** WHAT YOU ARE ASKED TO DO **
Please set down, word for word, the part of the passage on vocations from "Think of the" up to and including "people at Mass?".

Yes, we need more women and men discerning a call to join the religious life and the priesthood. It’s important that adults in the pews encourage such discernment as a legitimate, honorable and holy life choice for a young person. The future of the Church will look much different if that doesn’t happen.

That isn’t the vocation about which I’m talking right now. I’m thinking of an equally important vocation.

Think of the last Mass you attended. You may have heard a petition asking “for an increase in vocations to the priesthood and consecrated life.” Or imagine a large gathering of high school young men and women in which students are asked: “If you are considering the priesthood or religious life as a vocation, please stand so we can pray for you.” When they stand, everyone applauds their courage and holy desire. Then they sit down and things proceed.

Meanwhile, what about all those others at the youth gathering and all those other people at Mass?

They are left to think: “Whew! The pressure is off. I’m not being called. I can live the life I want to live, the way I want to live it.” Those young men and women flip the switch to “automatic,” which means staying single or getting married.

Alas, to them, marriage isn’t deemed a true calling, a genuine life vocation. The message is that getting married is the default status for Catholics — same as the rest of society.

The crisis in sufficient religious vocations saddens me beyond description. The priests and nuns I have known — more than I can remember — profoundly influenced my life. They still do. We certainly need to pray for increased numbers of women and men who say “yes” to the call to the priesthood and consecrated life.

This might be politically incorrect to say, but … my life largely has been affected even more profoundly by members of the Catholic laity who faithfully answered the call to their specific vocation. They have been women and men faithful to their call from God to live a sacramental marriage.

That vocation has been under assault for much longer.

** EXTRACTED INFORMATION **
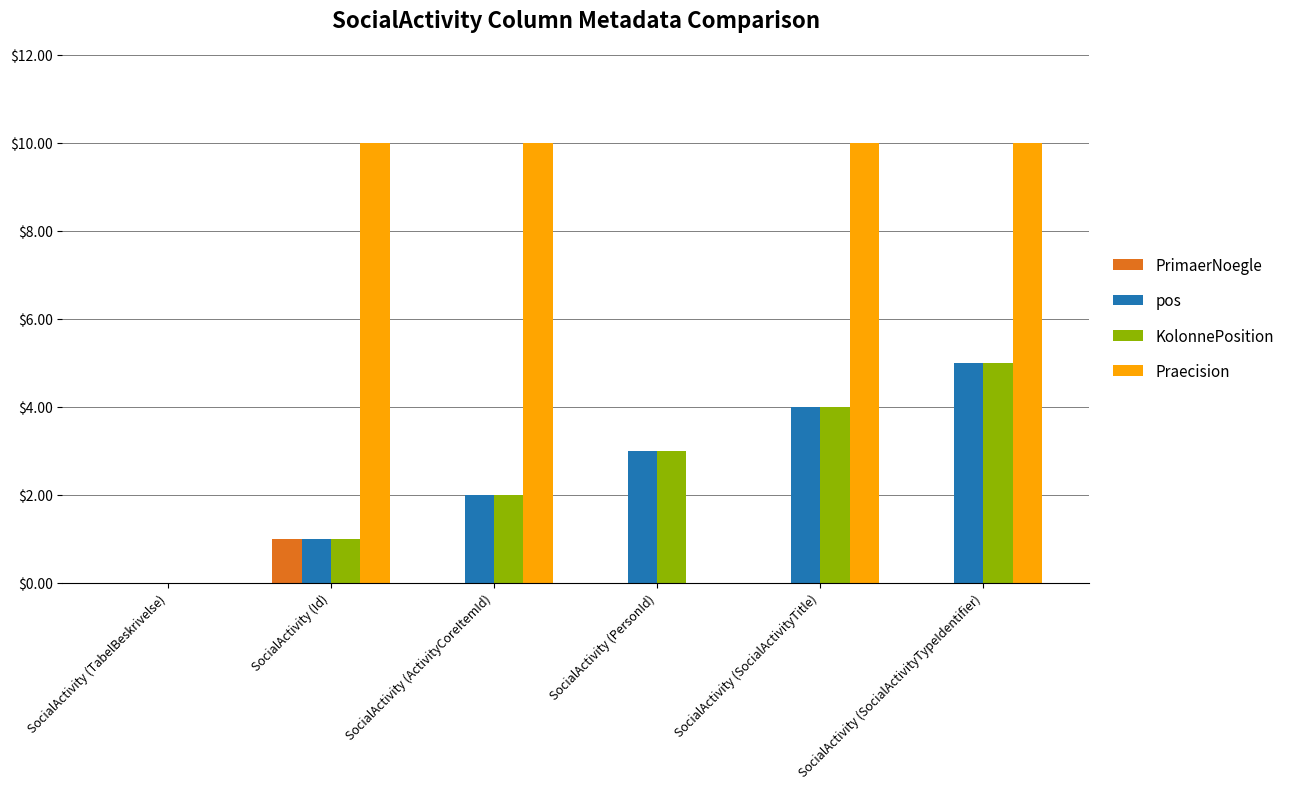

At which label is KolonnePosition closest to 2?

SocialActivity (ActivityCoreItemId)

...

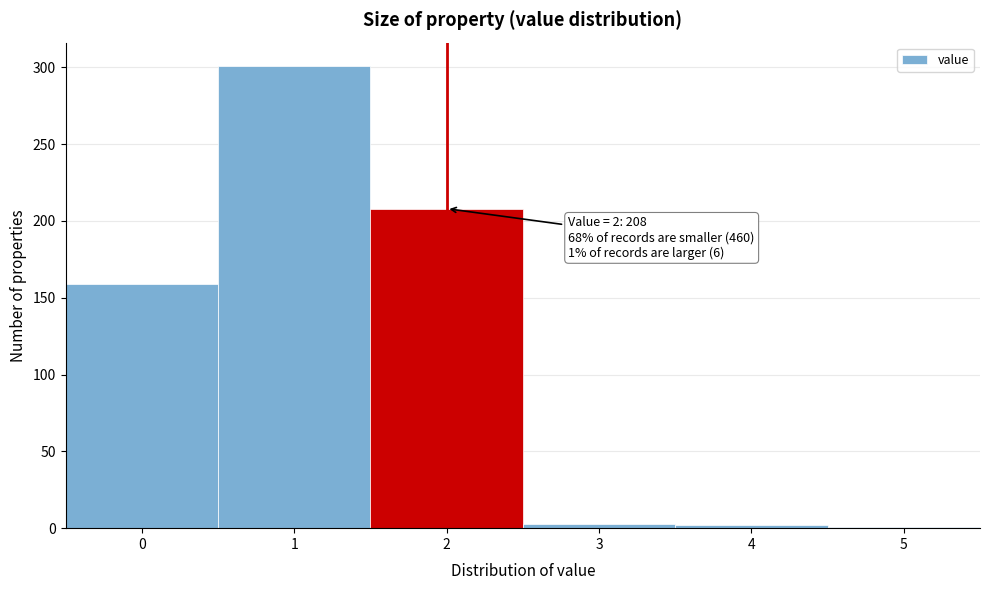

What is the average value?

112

** RESPONSE AREA **
Think of the last Mass you attended. You may have heard a petition asking “for an increase in vocations to the priesthood and consecrated life.” Or imagine a large gathering of high school young men and women in which students are asked: “If you are considering the priesthood or religious life as a vocation, please stand so we can pray for you.” When they stand, everyone applauds their courage and holy desire. Then they sit down and things proceed.

Meanwhile, what about all those others at the youth gathering and all those other people at Mass?